Your script should validate the inputs - you must learn to be paranoid, some hacker may submitting hand crafted Post requests with data intended to crash your application. (Hackers apparently have infinite time to waste on such things.) The checks should include a further test that the inputs do not all have the value "Any" (you cannot rely on client side checks - they reduce innocent errors but don't prevent deliberate attacks). A simple error report page should be generated if the request appears invalid (or if an attempt to connect to the database fails). An SQL query should be composed based on the validated input data; this should retrieve subject names and credit points from the info table, and enrolment details from the enrolment table (this can be done as a single query - ask Google about SQL select join statements). If no data are retrieved for the query (e.g. nothing loaded into database for the chosen faculty)then a simple error report should be generated. If data are retrieved, they should be presented to the user in tabular form as illustrated in the following image:

Results of search

(The EFTS column represents the teaching load for a subject = number-enrolled*credit-points/48.)

Since your script is a CGI program, it will run in some odd environment defined by the web server. The program will need to set the environment variables needed by Oracle. The following environment variable settings appear to be needed:

$ENV{"ORACLE_HOME"} = "/usr/local/instantclient_10_2";
$ENV{"LD_LIBRARY_PATH"} = "/usr/local/instantclient_10_2";
$ENV{"TNS_ADMIN"} = "/usr/local/instantclient_10_2";
$ENV{"ORACLE_SID"} = "csci";
$ENV{"TWO_TASK"} = "csci";

You will also have to remember to set the appropriate usage permissions on the files in your public_html directory (and remember that you should disable access when you have finished testing lest lazy colleagues try to steal your script code!)


Submission

You are to prepare a report detailing your work in a word processor and convert this to a PDF file for submission.

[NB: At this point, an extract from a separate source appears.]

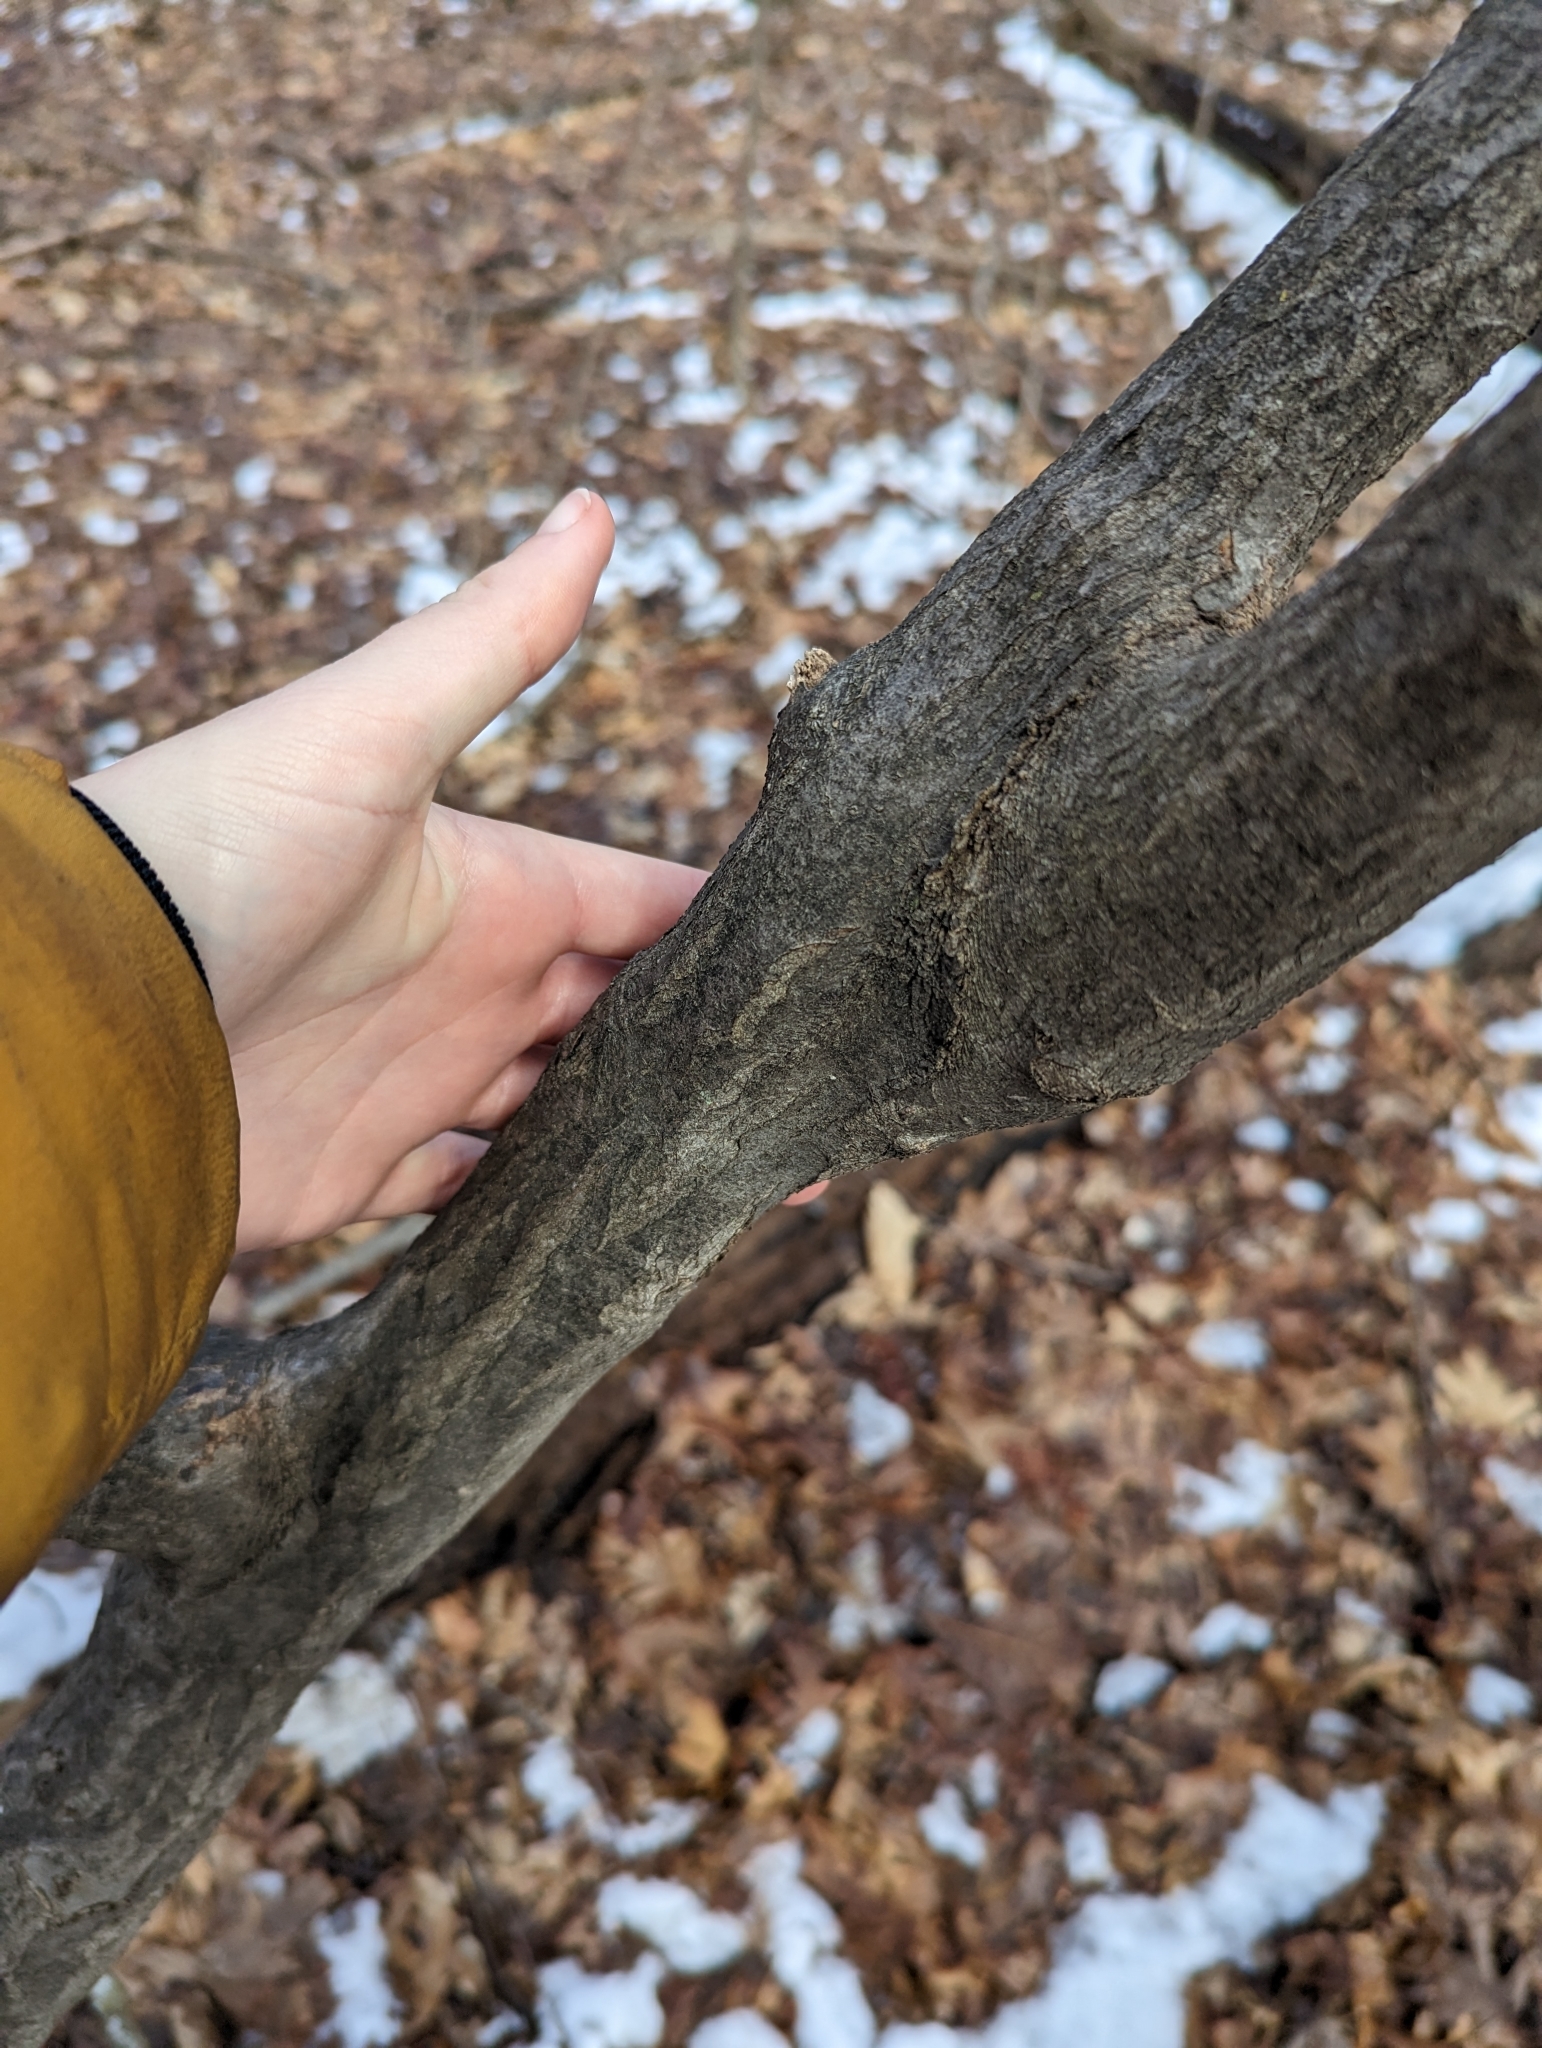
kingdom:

For each section, you will include your Perl code and evidence (captured console I/O, screen shots, etc) for the correct operation of your code. You should include the source HTML of your form page as used in the third part.

The due date for submission will be announced in lectures; currently the submission date is set to be April 24th.

For CSCI399, asignments are submitted electronically via the turnin system. For this assignment you submit your report via the command:

turnin -c csci399 -a 2 A2.pdf

Remember, turnin only works when you are logged in to the main banshee undergraduate server machine.


Marking

This information is primarily for the tutors who will be marking the assignment; but some of you might be interested.

Mark to 0.5 divisions, no 0.1 fractional marks.

Overall report
1 markQuality of presentation and clear organization.
Image link extraction
1 markIt has to use regexs to extract required fields.
Enrolment files
2 marksSensible Perl coding, not too long!
DBI exercise
3 marksThe usual - check the database access code and SQL statements. Look at quality of code - deduct marks if you find it difficult to follow flow of control.
CGIProgram and HTML
3 marksForm and Javascript 1.5, Perl and database query 1.5.